## Required work
Pick out each line in the records below that contains the word "many", and copy those lines.

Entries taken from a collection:

◆ ◆ ◆ ◆ ◆ ◆ ◆

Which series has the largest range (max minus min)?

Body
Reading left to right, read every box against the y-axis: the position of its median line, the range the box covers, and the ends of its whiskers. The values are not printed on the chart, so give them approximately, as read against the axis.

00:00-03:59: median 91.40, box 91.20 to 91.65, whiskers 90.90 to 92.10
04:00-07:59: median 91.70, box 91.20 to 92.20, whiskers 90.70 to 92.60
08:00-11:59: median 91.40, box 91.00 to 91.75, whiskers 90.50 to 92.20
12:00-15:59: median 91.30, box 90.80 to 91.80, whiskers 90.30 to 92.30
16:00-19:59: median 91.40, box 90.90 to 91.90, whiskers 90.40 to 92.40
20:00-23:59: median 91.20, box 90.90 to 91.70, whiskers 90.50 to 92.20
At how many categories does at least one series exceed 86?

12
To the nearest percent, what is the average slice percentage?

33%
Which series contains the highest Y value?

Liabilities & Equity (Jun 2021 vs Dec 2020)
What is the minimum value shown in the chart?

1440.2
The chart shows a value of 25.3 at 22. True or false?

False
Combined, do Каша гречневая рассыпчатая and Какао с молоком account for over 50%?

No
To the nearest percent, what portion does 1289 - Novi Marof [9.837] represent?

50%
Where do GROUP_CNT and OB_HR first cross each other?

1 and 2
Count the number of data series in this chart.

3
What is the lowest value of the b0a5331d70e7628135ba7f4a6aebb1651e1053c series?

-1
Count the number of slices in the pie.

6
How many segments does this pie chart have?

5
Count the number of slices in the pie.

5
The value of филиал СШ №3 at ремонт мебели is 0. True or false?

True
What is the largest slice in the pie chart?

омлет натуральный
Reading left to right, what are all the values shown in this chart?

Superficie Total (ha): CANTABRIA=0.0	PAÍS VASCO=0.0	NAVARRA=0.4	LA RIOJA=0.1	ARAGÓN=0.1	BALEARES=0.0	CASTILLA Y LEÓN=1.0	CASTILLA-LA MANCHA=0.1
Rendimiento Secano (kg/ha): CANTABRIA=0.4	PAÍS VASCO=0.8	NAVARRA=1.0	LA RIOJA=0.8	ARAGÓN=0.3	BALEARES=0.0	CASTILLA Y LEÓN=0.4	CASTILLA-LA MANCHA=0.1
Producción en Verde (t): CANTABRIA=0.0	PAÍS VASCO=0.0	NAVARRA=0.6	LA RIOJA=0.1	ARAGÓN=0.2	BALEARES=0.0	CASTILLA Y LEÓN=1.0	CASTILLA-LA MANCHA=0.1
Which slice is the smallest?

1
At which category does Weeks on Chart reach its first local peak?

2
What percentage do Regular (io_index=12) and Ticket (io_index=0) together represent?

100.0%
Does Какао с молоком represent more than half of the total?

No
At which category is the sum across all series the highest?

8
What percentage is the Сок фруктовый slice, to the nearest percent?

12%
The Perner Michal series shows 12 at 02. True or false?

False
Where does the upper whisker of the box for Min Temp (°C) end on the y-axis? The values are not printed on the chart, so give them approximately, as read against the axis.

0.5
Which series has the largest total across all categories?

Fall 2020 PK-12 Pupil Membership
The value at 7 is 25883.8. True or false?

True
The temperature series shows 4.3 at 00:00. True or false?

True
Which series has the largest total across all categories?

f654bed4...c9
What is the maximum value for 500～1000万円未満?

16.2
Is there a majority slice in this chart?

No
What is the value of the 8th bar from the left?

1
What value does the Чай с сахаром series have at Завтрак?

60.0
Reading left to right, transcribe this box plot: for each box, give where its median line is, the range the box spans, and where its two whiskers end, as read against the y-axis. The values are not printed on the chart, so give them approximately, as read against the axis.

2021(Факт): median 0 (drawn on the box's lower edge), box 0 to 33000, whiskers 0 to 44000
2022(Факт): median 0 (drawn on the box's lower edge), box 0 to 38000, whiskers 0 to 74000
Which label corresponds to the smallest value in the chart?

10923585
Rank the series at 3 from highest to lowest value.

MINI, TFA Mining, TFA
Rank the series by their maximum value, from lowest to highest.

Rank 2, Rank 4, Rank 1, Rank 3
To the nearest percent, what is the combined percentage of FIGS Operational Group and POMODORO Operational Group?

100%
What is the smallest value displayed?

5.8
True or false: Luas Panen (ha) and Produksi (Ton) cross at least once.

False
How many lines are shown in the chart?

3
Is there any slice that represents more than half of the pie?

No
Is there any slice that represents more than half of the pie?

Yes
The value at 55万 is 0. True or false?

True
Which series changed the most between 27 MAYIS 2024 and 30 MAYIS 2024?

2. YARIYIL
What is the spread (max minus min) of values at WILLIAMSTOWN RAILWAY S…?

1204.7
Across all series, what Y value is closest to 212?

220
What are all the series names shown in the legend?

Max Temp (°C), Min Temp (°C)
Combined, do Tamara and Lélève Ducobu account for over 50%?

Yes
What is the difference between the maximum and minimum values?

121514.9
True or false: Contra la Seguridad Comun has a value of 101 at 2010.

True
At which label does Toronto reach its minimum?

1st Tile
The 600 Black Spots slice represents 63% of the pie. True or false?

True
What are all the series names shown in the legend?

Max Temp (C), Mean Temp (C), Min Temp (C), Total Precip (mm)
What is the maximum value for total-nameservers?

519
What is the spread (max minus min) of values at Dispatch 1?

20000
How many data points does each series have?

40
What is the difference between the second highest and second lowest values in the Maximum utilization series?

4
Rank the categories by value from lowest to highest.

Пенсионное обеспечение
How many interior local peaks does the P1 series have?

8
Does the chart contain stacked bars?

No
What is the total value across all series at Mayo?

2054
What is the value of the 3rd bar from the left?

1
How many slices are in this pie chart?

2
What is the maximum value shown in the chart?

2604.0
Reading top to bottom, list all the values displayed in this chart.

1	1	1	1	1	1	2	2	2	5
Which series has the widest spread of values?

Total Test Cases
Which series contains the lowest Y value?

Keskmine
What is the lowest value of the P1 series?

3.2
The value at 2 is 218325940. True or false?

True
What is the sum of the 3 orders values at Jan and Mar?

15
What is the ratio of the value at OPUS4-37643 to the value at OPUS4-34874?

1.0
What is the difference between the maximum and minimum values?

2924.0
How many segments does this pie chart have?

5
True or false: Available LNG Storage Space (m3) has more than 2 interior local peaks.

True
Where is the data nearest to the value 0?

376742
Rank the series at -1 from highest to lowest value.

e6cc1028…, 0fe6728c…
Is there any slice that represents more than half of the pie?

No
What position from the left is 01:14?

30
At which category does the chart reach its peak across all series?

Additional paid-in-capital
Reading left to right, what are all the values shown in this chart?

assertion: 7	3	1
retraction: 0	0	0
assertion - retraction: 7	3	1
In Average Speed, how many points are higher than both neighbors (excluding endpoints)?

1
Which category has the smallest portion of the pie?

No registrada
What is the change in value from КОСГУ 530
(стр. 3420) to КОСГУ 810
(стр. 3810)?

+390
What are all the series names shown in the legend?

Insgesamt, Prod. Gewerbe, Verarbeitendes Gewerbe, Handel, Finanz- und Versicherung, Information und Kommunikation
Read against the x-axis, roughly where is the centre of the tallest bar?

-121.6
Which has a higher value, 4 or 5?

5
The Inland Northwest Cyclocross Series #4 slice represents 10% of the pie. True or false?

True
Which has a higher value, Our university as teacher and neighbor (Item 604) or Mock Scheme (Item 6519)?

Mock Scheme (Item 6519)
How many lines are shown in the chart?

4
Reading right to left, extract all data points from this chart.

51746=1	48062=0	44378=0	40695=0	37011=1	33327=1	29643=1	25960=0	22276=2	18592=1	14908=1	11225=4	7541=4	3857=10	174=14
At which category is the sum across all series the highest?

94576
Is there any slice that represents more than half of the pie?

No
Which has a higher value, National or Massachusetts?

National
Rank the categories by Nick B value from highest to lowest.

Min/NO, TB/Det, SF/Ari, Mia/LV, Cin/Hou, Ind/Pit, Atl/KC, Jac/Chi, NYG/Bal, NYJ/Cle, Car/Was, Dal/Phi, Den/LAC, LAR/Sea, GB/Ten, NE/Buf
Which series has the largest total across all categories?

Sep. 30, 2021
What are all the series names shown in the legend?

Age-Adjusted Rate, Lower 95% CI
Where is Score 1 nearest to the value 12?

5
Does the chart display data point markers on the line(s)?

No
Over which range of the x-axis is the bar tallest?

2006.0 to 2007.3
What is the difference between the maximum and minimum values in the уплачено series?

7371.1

◆ ◆ ◆ ◆ ◆ ◆ ◆

## Solved problem
At how many categories does at least one series exceed 86?
How many segments does this pie chart have?
How many lines are shown in the chart?
How many data points does each series have?
How many interior local peaks does the P1 series have?
How many slices are in this pie chart?
How many segments does this pie chart have?
In Average Speed, how many points are higher than both neighbors (excluding endpoints)?
How many lines are shown in the chart?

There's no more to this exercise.